Your objective:
Print the following entries without any change.

Source records:
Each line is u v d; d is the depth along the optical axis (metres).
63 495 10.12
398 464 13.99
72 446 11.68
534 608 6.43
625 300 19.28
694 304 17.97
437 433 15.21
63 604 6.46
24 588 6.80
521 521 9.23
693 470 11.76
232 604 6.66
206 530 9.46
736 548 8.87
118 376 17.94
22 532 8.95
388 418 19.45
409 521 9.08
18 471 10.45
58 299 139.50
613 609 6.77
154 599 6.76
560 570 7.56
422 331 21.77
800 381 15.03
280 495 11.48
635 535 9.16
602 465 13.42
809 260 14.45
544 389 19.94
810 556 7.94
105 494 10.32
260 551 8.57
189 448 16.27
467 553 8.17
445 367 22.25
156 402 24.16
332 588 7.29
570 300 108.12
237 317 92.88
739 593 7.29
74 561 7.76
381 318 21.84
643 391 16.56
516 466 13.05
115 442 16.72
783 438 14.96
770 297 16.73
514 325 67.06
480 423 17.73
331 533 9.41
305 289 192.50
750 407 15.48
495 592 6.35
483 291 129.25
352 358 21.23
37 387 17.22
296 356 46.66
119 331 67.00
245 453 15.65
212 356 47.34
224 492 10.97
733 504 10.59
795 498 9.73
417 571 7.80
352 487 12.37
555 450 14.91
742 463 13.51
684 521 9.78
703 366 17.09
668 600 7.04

Solution to this task:
Each line is u v d; d is the depth along the optical axis (metres).
63 495 10.12
398 464 13.99
72 446 11.68
534 608 6.43
625 300 19.28
694 304 17.97
437 433 15.21
63 604 6.46
24 588 6.80
521 521 9.23
693 470 11.76
232 604 6.66
206 530 9.46
736 548 8.87
118 376 17.94
22 532 8.95
388 418 19.45
409 521 9.08
18 471 10.45
58 299 139.50
613 609 6.77
154 599 6.76
560 570 7.56
422 331 21.77
800 381 15.03
280 495 11.48
635 535 9.16
602 465 13.42
809 260 14.45
544 389 19.94
810 556 7.94
105 494 10.32
260 551 8.57
189 448 16.27
467 553 8.17
445 367 22.25
156 402 24.16
332 588 7.29
570 300 108.12
237 317 92.88
739 593 7.29
74 561 7.76
381 318 21.84
643 391 16.56
516 466 13.05
115 442 16.72
783 438 14.96
770 297 16.73
514 325 67.06
480 423 17.73
331 533 9.41
305 289 192.50
750 407 15.48
495 592 6.35
483 291 129.25
352 358 21.23
37 387 17.22
296 356 46.66
119 331 67.00
245 453 15.65
212 356 47.34
224 492 10.97
733 504 10.59
795 498 9.73
417 571 7.80
352 487 12.37
555 450 14.91
742 463 13.51
684 521 9.78
703 366 17.09
668 600 7.04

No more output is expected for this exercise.